----- DATASET -----
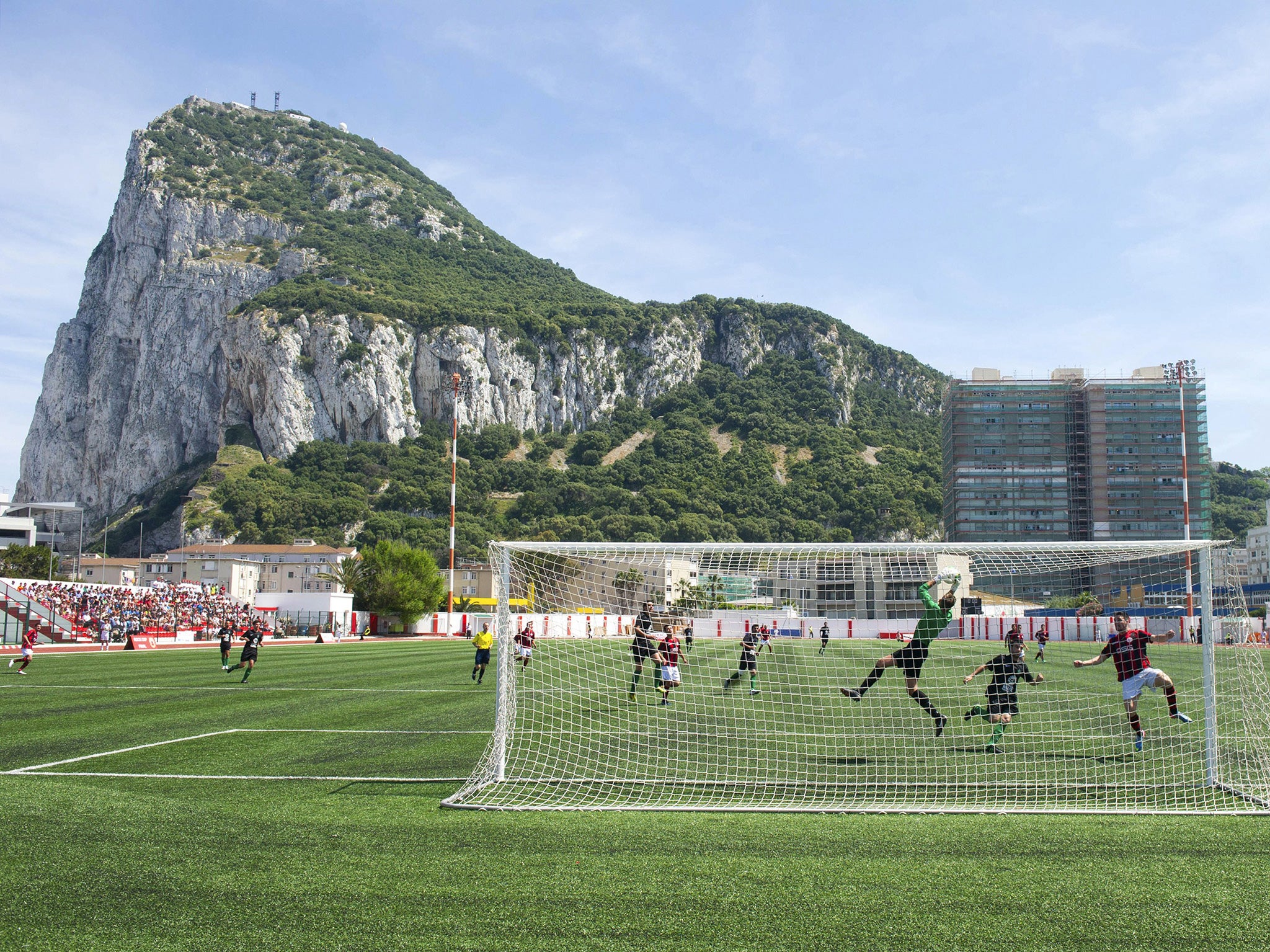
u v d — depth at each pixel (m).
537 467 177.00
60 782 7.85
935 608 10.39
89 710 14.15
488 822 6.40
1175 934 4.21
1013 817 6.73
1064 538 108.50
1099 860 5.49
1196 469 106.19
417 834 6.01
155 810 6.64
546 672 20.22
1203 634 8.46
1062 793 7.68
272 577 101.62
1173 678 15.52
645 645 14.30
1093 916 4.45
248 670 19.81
-----
----- DATASET -----
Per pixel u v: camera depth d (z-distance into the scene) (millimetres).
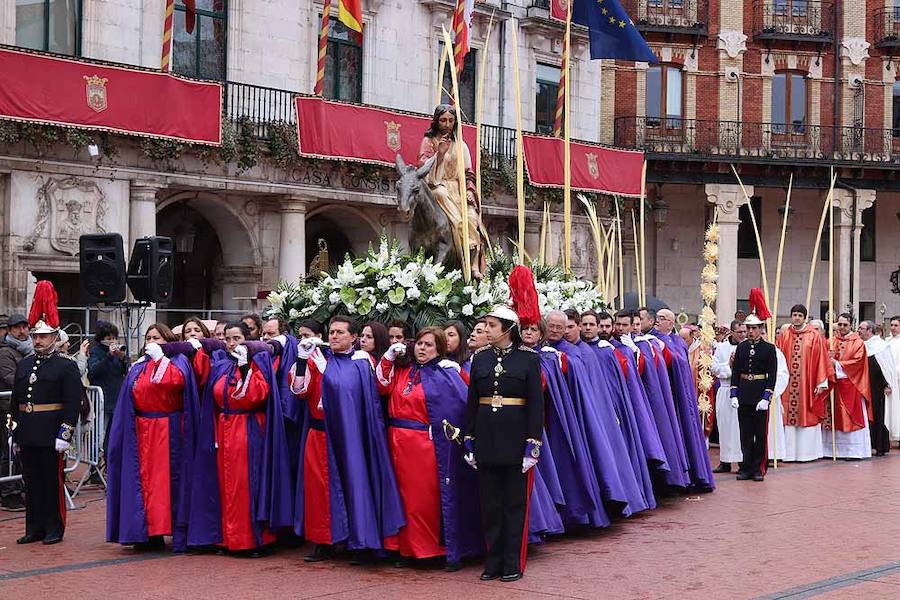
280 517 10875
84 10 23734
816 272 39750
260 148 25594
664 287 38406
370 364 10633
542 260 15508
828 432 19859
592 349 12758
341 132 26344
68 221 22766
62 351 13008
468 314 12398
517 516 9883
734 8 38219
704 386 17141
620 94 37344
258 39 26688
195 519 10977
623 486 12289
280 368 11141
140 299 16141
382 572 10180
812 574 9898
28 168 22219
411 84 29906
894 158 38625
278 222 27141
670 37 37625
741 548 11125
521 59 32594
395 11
-----
▶ WHAT THE TASK REQUIRES
Repeat the entries above verbatim, but only from the line that has "155 810 6.64" down to the line that has "248 670 19.81", inclusive.

▶ SOLVED EXERCISE
155 810 6.64
546 672 20.22
1203 634 8.46
1062 793 7.68
272 577 101.62
1173 678 15.52
645 645 14.30
1093 916 4.45
248 670 19.81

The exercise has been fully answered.